» **Description of the task**
Establish how many lines below contain the string "odkvětu". Respond with that number alone.
*** Extracted records ***
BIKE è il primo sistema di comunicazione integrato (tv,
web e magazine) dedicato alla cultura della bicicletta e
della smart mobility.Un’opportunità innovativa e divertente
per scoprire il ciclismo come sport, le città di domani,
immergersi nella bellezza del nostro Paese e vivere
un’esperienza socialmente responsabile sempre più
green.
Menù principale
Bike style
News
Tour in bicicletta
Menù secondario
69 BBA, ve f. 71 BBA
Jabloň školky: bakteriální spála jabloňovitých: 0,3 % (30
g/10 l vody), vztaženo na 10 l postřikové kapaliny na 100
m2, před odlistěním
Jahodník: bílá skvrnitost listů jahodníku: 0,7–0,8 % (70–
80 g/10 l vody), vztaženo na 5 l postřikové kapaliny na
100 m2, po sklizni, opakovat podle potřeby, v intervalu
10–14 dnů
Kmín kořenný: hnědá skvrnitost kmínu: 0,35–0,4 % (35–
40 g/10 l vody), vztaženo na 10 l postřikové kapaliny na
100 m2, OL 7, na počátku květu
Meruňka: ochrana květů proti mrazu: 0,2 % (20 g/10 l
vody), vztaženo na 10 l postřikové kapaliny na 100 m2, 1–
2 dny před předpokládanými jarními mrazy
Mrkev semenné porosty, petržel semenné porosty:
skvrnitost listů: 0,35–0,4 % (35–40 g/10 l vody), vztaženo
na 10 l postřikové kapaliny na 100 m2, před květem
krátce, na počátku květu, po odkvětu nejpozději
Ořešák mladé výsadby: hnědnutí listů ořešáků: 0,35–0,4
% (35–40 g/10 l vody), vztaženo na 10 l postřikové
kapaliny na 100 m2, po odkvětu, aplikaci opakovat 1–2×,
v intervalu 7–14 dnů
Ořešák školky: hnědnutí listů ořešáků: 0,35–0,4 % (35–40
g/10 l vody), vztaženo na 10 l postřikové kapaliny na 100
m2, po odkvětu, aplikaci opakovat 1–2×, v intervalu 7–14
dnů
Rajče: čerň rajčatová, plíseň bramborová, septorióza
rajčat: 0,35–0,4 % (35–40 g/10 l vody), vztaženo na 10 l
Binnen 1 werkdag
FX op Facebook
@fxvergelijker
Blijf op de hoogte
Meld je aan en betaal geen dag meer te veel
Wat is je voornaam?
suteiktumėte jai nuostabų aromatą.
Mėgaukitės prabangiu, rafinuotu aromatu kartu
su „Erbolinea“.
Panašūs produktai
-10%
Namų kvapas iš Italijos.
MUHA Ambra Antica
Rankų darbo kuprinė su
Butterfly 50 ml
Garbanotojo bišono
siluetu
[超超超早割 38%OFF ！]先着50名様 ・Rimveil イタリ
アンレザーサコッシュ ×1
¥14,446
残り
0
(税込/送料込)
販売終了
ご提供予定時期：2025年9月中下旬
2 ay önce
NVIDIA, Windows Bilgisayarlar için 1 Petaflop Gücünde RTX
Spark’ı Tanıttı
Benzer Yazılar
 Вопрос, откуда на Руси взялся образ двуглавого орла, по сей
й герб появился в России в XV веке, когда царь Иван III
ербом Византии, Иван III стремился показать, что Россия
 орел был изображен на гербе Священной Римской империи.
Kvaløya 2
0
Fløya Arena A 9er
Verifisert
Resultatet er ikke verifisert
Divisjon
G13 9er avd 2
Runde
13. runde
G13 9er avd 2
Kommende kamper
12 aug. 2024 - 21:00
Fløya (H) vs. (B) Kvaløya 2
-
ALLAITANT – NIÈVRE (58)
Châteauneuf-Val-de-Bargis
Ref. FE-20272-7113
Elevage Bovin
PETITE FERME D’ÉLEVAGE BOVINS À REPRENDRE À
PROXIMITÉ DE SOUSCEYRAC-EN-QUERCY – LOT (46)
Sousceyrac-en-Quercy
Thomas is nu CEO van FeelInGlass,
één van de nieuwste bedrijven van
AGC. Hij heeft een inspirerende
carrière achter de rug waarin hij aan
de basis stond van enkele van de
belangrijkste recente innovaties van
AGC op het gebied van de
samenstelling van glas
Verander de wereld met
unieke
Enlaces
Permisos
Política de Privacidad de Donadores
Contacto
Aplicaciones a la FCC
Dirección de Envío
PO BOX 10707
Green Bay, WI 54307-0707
*** End of Extracted records ***
» **Task response**
3